# [ABOUT THIS EXERCISE]
Retype all of the entries that appear below, keeping them exactly as they are.

+ + +

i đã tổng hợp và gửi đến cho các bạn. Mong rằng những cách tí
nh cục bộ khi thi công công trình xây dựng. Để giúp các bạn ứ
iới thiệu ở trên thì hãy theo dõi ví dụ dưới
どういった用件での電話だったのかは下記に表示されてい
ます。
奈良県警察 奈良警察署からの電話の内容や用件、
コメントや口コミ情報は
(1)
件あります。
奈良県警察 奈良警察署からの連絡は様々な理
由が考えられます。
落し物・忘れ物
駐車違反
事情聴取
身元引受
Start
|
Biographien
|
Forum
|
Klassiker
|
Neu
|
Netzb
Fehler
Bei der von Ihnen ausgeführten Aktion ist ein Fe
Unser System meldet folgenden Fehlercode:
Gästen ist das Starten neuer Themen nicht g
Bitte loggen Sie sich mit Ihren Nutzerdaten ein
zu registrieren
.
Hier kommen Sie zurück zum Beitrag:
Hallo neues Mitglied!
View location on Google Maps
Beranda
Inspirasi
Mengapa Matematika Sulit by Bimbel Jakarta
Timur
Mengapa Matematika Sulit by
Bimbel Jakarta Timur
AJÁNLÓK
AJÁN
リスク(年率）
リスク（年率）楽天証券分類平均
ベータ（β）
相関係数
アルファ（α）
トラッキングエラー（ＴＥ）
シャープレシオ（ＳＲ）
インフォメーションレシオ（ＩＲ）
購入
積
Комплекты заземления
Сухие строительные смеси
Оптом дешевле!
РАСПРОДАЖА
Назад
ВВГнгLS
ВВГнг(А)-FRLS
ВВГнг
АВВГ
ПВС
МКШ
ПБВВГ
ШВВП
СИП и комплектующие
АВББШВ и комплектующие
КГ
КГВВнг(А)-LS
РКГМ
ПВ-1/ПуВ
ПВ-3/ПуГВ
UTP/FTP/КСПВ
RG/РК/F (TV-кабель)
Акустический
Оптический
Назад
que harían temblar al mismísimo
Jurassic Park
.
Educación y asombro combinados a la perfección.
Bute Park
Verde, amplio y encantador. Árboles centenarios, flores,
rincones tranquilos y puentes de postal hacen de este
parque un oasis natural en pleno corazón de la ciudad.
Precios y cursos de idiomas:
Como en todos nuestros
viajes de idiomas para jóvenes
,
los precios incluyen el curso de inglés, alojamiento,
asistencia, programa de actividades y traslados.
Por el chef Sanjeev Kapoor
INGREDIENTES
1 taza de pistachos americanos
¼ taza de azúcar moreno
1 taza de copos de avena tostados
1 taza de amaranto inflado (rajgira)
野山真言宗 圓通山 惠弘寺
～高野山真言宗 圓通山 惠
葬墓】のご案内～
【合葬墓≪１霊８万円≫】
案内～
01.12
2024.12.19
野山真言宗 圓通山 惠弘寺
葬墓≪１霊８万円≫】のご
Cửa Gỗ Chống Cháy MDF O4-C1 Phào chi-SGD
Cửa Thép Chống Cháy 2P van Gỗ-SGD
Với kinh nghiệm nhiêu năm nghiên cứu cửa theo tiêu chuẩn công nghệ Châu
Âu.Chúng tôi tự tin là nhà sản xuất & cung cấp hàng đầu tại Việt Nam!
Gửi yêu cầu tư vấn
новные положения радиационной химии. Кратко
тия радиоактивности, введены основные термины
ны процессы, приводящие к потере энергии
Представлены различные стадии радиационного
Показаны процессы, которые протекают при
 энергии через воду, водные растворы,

+ + +

# [SOLUTION TO THIS EXERCISE]
i đã tổng hợp và gửi đến cho các bạn. Mong rằng những cách tí
nh cục bộ khi thi công công trình xây dựng. Để giúp các bạn ứ
iới thiệu ở trên thì hãy theo dõi ví dụ dưới
どういった用件での電話だったのかは下記に表示されてい
ます。
奈良県警察 奈良警察署からの電話の内容や用件、
コメントや口コミ情報は
(1)
件あります。
奈良県警察 奈良警察署からの連絡は様々な理
由が考えられます。
落し物・忘れ物
駐車違反
事情聴取
身元引受
Start
|
Biographien
|
Forum
|
Klassiker
|
Neu
|
Netzb
Fehler
Bei der von Ihnen ausgeführten Aktion ist ein Fe
Unser System meldet folgenden Fehlercode:
Gästen ist das Starten neuer Themen nicht g
Bitte loggen Sie sich mit Ihren Nutzerdaten ein
zu registrieren
.
Hier kommen Sie zurück zum Beitrag:
Hallo neues Mitglied!
View location on Google Maps
Beranda
Inspirasi
Mengapa Matematika Sulit by Bimbel Jakarta
Timur
Mengapa Matematika Sulit by
Bimbel Jakarta Timur
AJÁNLÓK
AJÁN
リスク(年率）
リスク（年率）楽天証券分類平均
ベータ（β）
相関係数
アルファ（α）
トラッキングエラー（ＴＥ）
シャープレシオ（ＳＲ）
インフォメーションレシオ（ＩＲ）
購入
積
Комплекты заземления
Сухие строительные смеси
Оптом дешевле!
РАСПРОДАЖА
Назад
ВВГнгLS
ВВГнг(А)-FRLS
ВВГнг
АВВГ
ПВС
МКШ
ПБВВГ
ШВВП
СИП и комплектующие
АВББШВ и комплектующие
КГ
КГВВнг(А)-LS
РКГМ
ПВ-1/ПуВ
ПВ-3/ПуГВ
UTP/FTP/КСПВ
RG/РК/F (TV-кабель)
Акустический
Оптический
Назад
que harían temblar al mismísimo
Jurassic Park
.
Educación y asombro combinados a la perfección.
Bute Park
Verde, amplio y encantador. Árboles centenarios, flores,
rincones tranquilos y puentes de postal hacen de este
parque un oasis natural en pleno corazón de la ciudad.
Precios y cursos de idiomas:
Como en todos nuestros
viajes de idiomas para jóvenes
,
los precios incluyen el curso de inglés, alojamiento,
asistencia, programa de actividades y traslados.
Por el chef Sanjeev Kapoor
INGREDIENTES
1 taza de pistachos americanos
¼ taza de azúcar moreno
1 taza de copos de avena tostados
1 taza de amaranto inflado (rajgira)
野山真言宗 圓通山 惠弘寺
～高野山真言宗 圓通山 惠
葬墓】のご案内～
【合葬墓≪１霊８万円≫】
案内～
01.12
2024.12.19
野山真言宗 圓通山 惠弘寺
葬墓≪１霊８万円≫】のご
Cửa Gỗ Chống Cháy MDF O4-C1 Phào chi-SGD
Cửa Thép Chống Cháy 2P van Gỗ-SGD
Với kinh nghiệm nhiêu năm nghiên cứu cửa theo tiêu chuẩn công nghệ Châu
Âu.Chúng tôi tự tin là nhà sản xuất & cung cấp hàng đầu tại Việt Nam!
Gửi yêu cầu tư vấn
новные положения радиационной химии. Кратко
тия радиоактивности, введены основные термины
ны процессы, приводящие к потере энергии
Представлены различные стадии радиационного
Показаны процессы, которые протекают при
 энергии через воду, водные растворы,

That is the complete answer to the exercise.